Indeed the major flaw underlying the approach of the Court of Appeal according to Lord Lloyd Jones was to elide issues which were relevant to breach of duty with questions going to whether there was a duty of care at all. For this reason the Supreme Court rejected the Court of Appeal’s reliance on the difficulties which reception staff face in the context of a busy constantly changing A&E departments when waiting times are a moveable feast. The Court also rejected the Defendants reliance on the likely effects (social and financial) of recognizing a duty a care in these circumstance, since the balance of whether this was a fair conclusion had already been carried out in the case law establishing the liability of NHS Trusts for negligently caused injuries.

 

Analysis

The only crumbs of comfort for defendants in this judgment is the frank recognition in paragraph 22 that

it is undoubtedly the fact that Hospital A & E departments operate in very difficult circumstances and under colossal pressure. This is a consideration which may well prove highly influential in many cases when assessing whether there has been a negligent breach of duty.

Similarly, as to breach the Court ruled at paragraph 25 that

a receptionist in an A & E department cannot, of course, be expected to give medical advice or information but he or she can be expected to take reasonable care not to provide misleading advice as to the availability of medical assistance. The standard required is that of an averagely competent and well-informed person performing the function of a receptionist at a department providing emergency medical care.

This analysis is striking because the Supreme Court acknowledged that there was no case involving a receptionist or non-medical member of hospital staff giving rise to a negligence claim but it held that nonetheless this was not a new category of negligence.

This means that before resorting to the Caparo test it is necessary to analyse the case law at a conceptual level rather than merely by reference to facts which have given rise to previous cases. That said the Court also acknowledged that the search for such a unifying principle has long been abandoned (see paragraph 15 and the multitude of case law there cited).

The case is therefore best rationalized as holding that NHS trusts are liable in negligence for reasonably foreseeable injuries caused to patients as a result of conduct which fails the Bolam test. The Claimant was a patient, the Defendant was an NHS Trust and the injury was reasonably foreseeable on the facts found so the duty question is irrelevant; all that matters is whether it was breached.

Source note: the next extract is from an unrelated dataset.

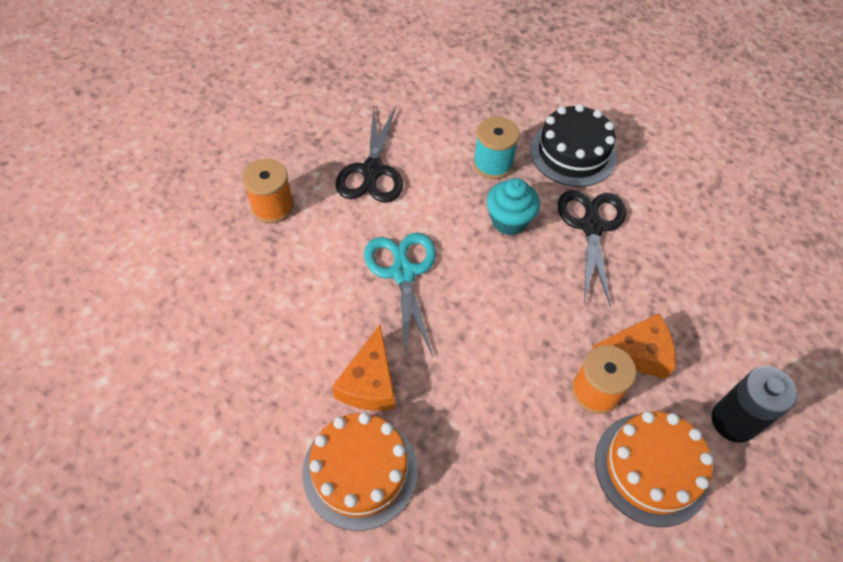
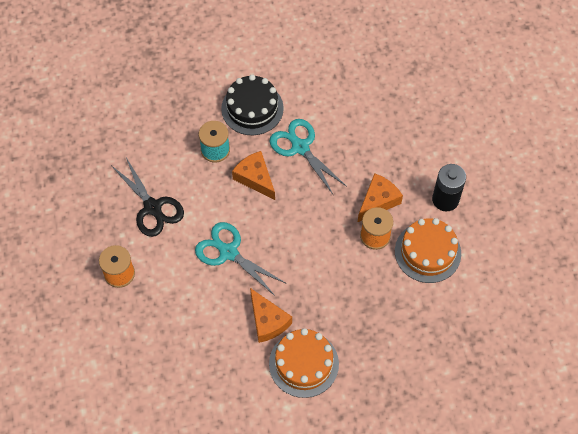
camera: 40 degrees left, 5 degrees up
(509, 221) = (255, 178): turquoise cupcake -> orange cheese
(591, 227) = (300, 147): black scissors -> turquoise scissors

On the facts the Supreme Court held that in light of the conclusions of the trial judge it had not been open to the Court of Appeal to hold that the Claimant should simply take responsibility for leaving the department without telling anyone because of the findings that the act of leaving was at least in part because of what he had been told (wrongly) about how long he would have to wait. The finding that it was reasonably foreseeable that someone might leave if they had been told this was enough to establish causation in this case.

It is hard to argue with this line of approach. It is difficult to see how the chain of causation is broken by the Claimant taking a course of action which was reasonably foreseeable. However, I do not read the Supreme Court’s judgment as ruling out a plea in contributory negligence for the Claimant’s actions. All they have decided in this case is that that course of action did not entirely negate the Defendant’s liability in negligence. No issue of contributory negligence is referred to in the Supreme Court’s judgment and it may not have been raised.

 

Owain Thomas QC is a barrister at One Crown Office Row.

Philip Havers QC of One Crown Office Row acted as lead counsel to the Defendant in this case. He was not involved in the writing of this article.